Bolstering India- Africa trade: Cognizant of the significance of Africa as a trading partner, in 2002, the Government of India (GoI) announced the Focus Africa Program to accelerate exports to countries in Sub-Saharan Africa. India has been building human resources capabilities in Africa since 1964, through the Indian Technical and Economic Cooperation (ITEC) program. In 2004, the Techno-Economic Approach for Africa–India Movement (TEAM–9) initiative connected eight resource rich West African countries in the Gulf of Guinea. At the same time, from 2005 to March 2019, the CII- Exim Bank has organised the India-Africa Project Partnership Conclaves to provide access points for appropriate technologies and link private and public sector enterprises in India with potential partners in Africa. The Conclave has also provided a platform where policy dialogues on business matters are shaped within India and Africa via B2B meetings. The three India-Africa Forum summits (IAFS) (2008, 2011 and 2015) have reinforced the economic and diplomatic engagement. The duty free tariff preference schemes (DFTP), launched at IAFS, have provided zero duty market access to the least developed countries in Africa. Lines of credits extended by the Exim Bank, at the behest of the GoI have been financing development across sectors and regions in Africa and thus bridge Africa’s infrastructure funding gap.

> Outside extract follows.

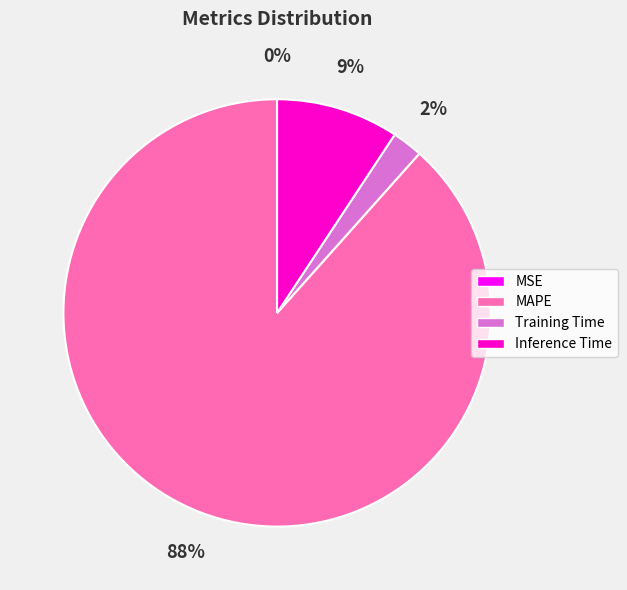

Is it true that Inference Time is 18% of the pie?

False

Challenges: There is an urgent need for accurate country databases for enabling; informed decision making, risk analysis, knowledge of regulatory frameworks in target countries in Africa. Improved infrastructure, increased access to trade finance and insurance, access to larger markets through regional integration, better phytosanitary standards, understanding of local customs and land rights, democratic regimes and good governance, ease of doing business, stable policy and liberal visa regimes are critical inputs for accelerating trade between India and Africa.
Renu Modi is a Professor at the Centre for African Studies, University of Mumbai.